BEGIN

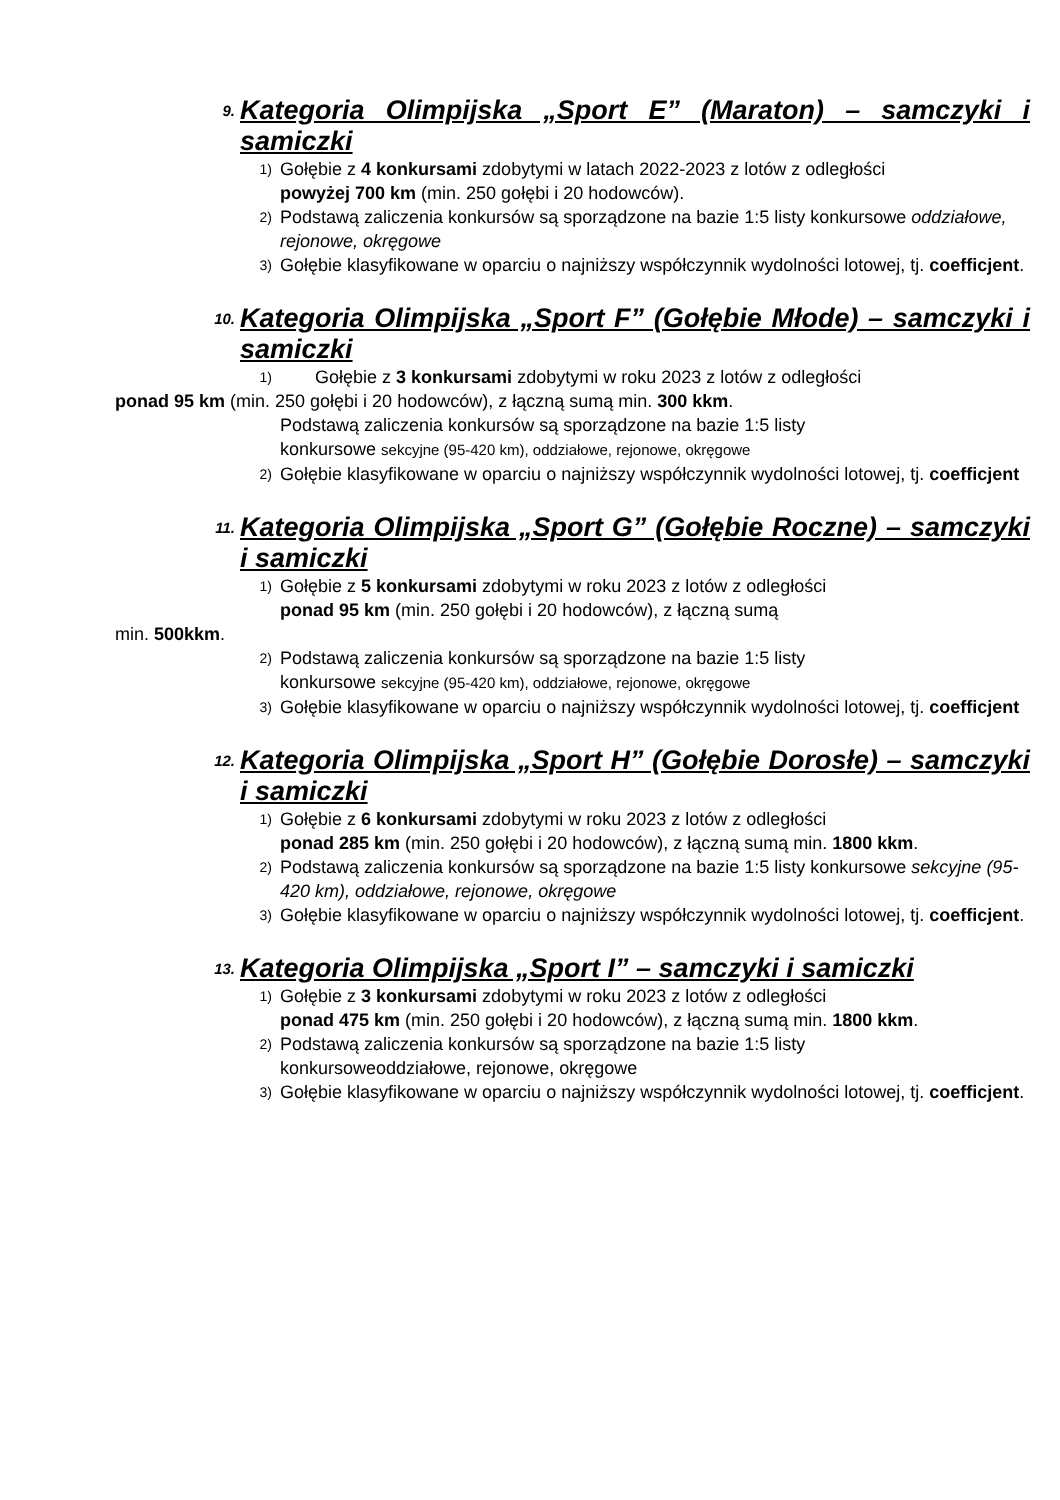9. Kategoria Olimpijska „Sport E” (Maraton) – samczyki i samiczki
1) Gołębie z 4 konkursami zdobytymi w latach 2022-2023 z lotów z odległości
powyżej 700 km (min. 250 gołębi i 20 hodowców).
2) Podstawą zaliczenia konkursów są sporządzone na bazie 1:5 listy konkursowe oddziałowe, rejonowe, okręgowe
3) Gołębie klasyfikowane w oparciu o najniższy współczynnik wydolności lotowej, tj. coefficjent.
10. Kategoria Olimpijska „Sport F” (Gołębie Młode) – samczyki i samiczki
1) Gołębie z 3 konkursami zdobytymi w roku 2023 z lotów z odległości
ponad 95 km (min. 250 gołębi i 20 hodowców), z łączną sumą min. 300 kkm.
Podstawą zaliczenia konkursów są sporządzone na bazie 1:5 listy
konkursowe sekcyjne (95-420 km), oddziałowe, rejonowe, okręgowe
2) Gołębie klasyfikowane w oparciu o najniższy współczynnik wydolności lotowej, tj. coefficjent
11. Kategoria Olimpijska „Sport G” (Gołębie Roczne) – samczyki i samiczki
1) Gołębie z 5 konkursami zdobytymi w roku 2023 z lotów z odległości
ponad 95 km (min. 250 gołębi i 20 hodowców), z łączną sumą
min. 500kkm.
2) Podstawą zaliczenia konkursów są sporządzone na bazie 1:5 listy
konkursowe sekcyjne (95-420 km), oddziałowe, rejonowe, okręgowe
3) Gołębie klasyfikowane w oparciu o najniższy współczynnik wydolności lotowej, tj. coefficjent
12. Kategoria Olimpijska „Sport H” (Gołębie Dorosłe) – samczyki i samiczki
1) Gołębie z 6 konkursami zdobytymi w roku 2023 z lotów z odległości
ponad 285 km (min. 250 gołębi i 20 hodowców), z łączną sumą min. 1800 kkm.
2) Podstawą zaliczenia konkursów są sporządzone na bazie 1:5 listy konkursowe sekcyjne (95-420 km), oddziałowe, rejonowe, okręgowe
3) Gołębie klasyfikowane w oparciu o najniższy współczynnik wydolności lotowej, tj. coefficjent.
13. Kategoria Olimpijska „Sport I” – samczyki i samiczki
1) Gołębie z 3 konkursami zdobytymi w roku 2023 z lotów z odległości
ponad 475 km (min. 250 gołębi i 20 hodowców), z łączną sumą min. 1800 kkm.
2) Podstawą zaliczenia konkursów są sporządzone na bazie 1:5 listy
konkursoweoddziałowe, rejonowe, okręgowe
3) Gołębie klasyfikowane w oparciu o najniższy współczynnik wydolności lotowej, tj. coefficjent.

END

What to produce:
Reproduce the listing verbatim, pictures excluded.

Exercise answer:
9. Kategoria Olimpijska „Sport E” (Maraton) – samczyki i samiczki
1) Gołębie z 4 konkursami zdobytymi w latach 2022-2023 z lotów z odległości
powyżej 700 km (min. 250 gołębi i 20 hodowców).
2) Podstawą zaliczenia konkursów są sporządzone na bazie 1:5 listy konkursowe oddziałowe, rejonowe, okręgowe
3) Gołębie klasyfikowane w oparciu o najniższy współczynnik wydolności lotowej, tj. coefficjent.
10. Kategoria Olimpijska „Sport F” (Gołębie Młode) – samczyki i samiczki
1) Gołębie z 3 konkursami zdobytymi w roku 2023 z lotów z odległości
ponad 95 km (min. 250 gołębi i 20 hodowców), z łączną sumą min. 300 kkm.
Podstawą zaliczenia konkursów są sporządzone na bazie 1:5 listy
konkursowe sekcyjne (95-420 km), oddziałowe, rejonowe, okręgowe
2) Gołębie klasyfikowane w oparciu o najniższy współczynnik wydolności lotowej, tj. coefficjent
11. Kategoria Olimpijska „Sport G” (Gołębie Roczne) – samczyki i samiczki
1) Gołębie z 5 konkursami zdobytymi w roku 2023 z lotów z odległości
ponad 95 km (min. 250 gołębi i 20 hodowców), z łączną sumą
min. 500kkm.
2) Podstawą zaliczenia konkursów są sporządzone na bazie 1:5 listy
konkursowe sekcyjne (95-420 km), oddziałowe, rejonowe, okręgowe
3) Gołębie klasyfikowane w oparciu o najniższy współczynnik wydolności lotowej, tj. coefficjent
12. Kategoria Olimpijska „Sport H” (Gołębie Dorosłe) – samczyki i samiczki
1) Gołębie z 6 konkursami zdobytymi w roku 2023 z lotów z odległości
ponad 285 km (min. 250 gołębi i 20 hodowców), z łączną sumą min. 1800 kkm.
2) Podstawą zaliczenia konkursów są sporządzone na bazie 1:5 listy konkursowe sekcyjne (95-420 km), oddziałowe, rejonowe, okręgowe
3) Gołębie klasyfikowane w oparciu o najniższy współczynnik wydolności lotowej, tj. coefficjent.
13. Kategoria Olimpijska „Sport I” – samczyki i samiczki
1) Gołębie z 3 konkursami zdobytymi w roku 2023 z lotów z odległości
ponad 475 km (min. 250 gołębi i 20 hodowców), z łączną sumą min. 1800 kkm.
2) Podstawą zaliczenia konkursów są sporządzone na bazie 1:5 listy
konkursoweoddziałowe, rejonowe, okręgowe
3) Gołębie klasyfikowane w oparciu o najniższy współczynnik wydolności lotowej, tj. coefficjent.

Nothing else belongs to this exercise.